Excerpted passage:
■ ■ ■ ■
The Pennsylvania Railroad Company, Third-Party v. Erie Avenue Warehouse Co., Third-Party

302 F.2d 843, 5 Fed. R. Serv. 2d 154, 1962 U.S. App. LEXIS 5214
CourtCourt of Appeals for the Third Circuit
DecidedMay 2, 1962
Docket13618
StatusPublished
Cited by62 cases

This text of 302 F.2d 843 (The Pennsylvania Railroad Company, Third-Party v. Erie Avenue Warehouse Co., Third-Party) is published on Counsel Stack Legal Research, covering Court of Appeals for the Third Circuit primary law. Counsel Stack provides free access to over 12 million legal documents including statutes, case law, regulations, and constitutions.

Bluebook
The Pennsylvania Railroad Company, Third-Party v. Erie Avenue Warehouse Co., Third-Party, 302 F.2d 843, 5 Fed. R. Serv. 2d 154, 1962 U.S. App. LEXIS 5214 (3d Cir. 1962).

Opinion

HASTIE, Circuit Judge.

This litigation began as a wrongful death action under the Federal Employers’ Liability Act by the administratrix of the estate of Edward Day against the Pennsylvania Railroad. While working for the defendant railroad as a brakeman, Day had been crushed to death between a moving train and a wall on the premises of Erie Avenue Warehouse Co., where the railroad serviced a siding. A third-party claim, filed by the railroad, a citizen of Pennsylvania, against Erie, also a citizen of Pennsylvania, under Rule 14, Federal Rules of Civil Procedure, 28 U.S.C.A., broadened the suit to include the additional claim that, should the railroad be found legally responsible for Day’s death, the amount of any recovery should be recouped, in whole or in part, from Erie under a contract of indemnity. The railroad paid what all parties now recognize as a reasonable sum in settlement of the Day claim and that action was then dismissed. The subsequent trial of the third-party claim resulted in the railroad’s recovery from Erie of the full amount of the Day settlement.

The original claim was within federal jurisdiction because it arose under a federal statute, the Federal Employers’ Liability Act. But the third-party claim neither arose under a federal statute nor was asserted between citizens of different states. Independently considered, it was not within federal jurisdiction. However the court below ruled that the third-party claim was so “ancillary” to the original proceeding that no jurisdictional basis was required to support it, beyond the federal question jurisdiction that existed with reference to the principal claim. The correctness of that ruling is the first question on this appeal.
■ ■ ■ ■
Dataset entries:
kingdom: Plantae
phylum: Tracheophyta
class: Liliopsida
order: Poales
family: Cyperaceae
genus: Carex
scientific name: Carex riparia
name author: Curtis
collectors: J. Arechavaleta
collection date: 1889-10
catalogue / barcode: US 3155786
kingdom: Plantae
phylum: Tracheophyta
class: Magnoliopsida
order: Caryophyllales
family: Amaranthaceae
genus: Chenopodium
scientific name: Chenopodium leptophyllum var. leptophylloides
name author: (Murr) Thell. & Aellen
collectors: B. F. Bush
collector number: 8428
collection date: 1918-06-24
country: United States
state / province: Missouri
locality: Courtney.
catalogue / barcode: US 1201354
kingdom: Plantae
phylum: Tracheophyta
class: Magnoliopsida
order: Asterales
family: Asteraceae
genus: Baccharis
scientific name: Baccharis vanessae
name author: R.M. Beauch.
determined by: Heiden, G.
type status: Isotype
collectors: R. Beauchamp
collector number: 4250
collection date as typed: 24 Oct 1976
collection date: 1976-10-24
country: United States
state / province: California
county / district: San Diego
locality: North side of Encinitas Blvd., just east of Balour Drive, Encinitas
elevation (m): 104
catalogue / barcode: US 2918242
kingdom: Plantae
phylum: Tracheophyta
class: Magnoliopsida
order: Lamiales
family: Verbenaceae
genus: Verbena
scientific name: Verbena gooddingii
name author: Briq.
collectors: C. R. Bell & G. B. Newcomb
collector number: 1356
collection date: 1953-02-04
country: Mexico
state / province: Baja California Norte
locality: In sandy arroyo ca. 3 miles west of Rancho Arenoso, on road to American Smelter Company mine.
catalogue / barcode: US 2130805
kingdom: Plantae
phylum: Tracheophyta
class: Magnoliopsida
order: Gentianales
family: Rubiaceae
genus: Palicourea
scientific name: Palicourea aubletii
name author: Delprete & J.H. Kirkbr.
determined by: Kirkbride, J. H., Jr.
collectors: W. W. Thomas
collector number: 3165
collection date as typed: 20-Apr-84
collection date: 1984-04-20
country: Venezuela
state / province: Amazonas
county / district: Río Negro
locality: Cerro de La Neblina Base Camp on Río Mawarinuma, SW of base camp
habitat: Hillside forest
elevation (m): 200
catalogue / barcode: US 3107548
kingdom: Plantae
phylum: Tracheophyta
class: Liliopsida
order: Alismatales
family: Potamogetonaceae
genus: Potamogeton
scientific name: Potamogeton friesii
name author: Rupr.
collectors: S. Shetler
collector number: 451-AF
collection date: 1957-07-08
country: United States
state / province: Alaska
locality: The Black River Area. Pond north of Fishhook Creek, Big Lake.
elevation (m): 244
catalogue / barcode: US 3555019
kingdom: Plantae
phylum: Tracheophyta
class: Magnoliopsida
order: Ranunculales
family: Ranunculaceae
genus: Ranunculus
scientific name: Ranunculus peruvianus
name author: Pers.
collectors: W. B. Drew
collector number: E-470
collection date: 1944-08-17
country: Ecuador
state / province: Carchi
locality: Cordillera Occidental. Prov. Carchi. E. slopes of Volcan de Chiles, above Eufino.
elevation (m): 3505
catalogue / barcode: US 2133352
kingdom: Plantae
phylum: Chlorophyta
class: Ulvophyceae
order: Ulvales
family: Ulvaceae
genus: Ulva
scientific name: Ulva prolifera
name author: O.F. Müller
■ ■ ■ ■
Exercise description:
Summarize the court opinion above in two sentences.

Answer below:
After brakeman Edward Day was crushed to death between a moving train and a wall at Erie Avenue Warehouse Co., his estate sued the Pennsylvania Railroad under the Federal Employers' Liability Act, and the railroad added an indemnity claim against Erie, settled the death claim, and then recovered the full settlement amount from Erie at trial. Because both companies were Pennsylvania citizens and the claim against Erie did not arise under a federal statute, the first question on appeal is whether the lower court was right to rule that claim so "ancillary" that it needed no jurisdictional basis of its own.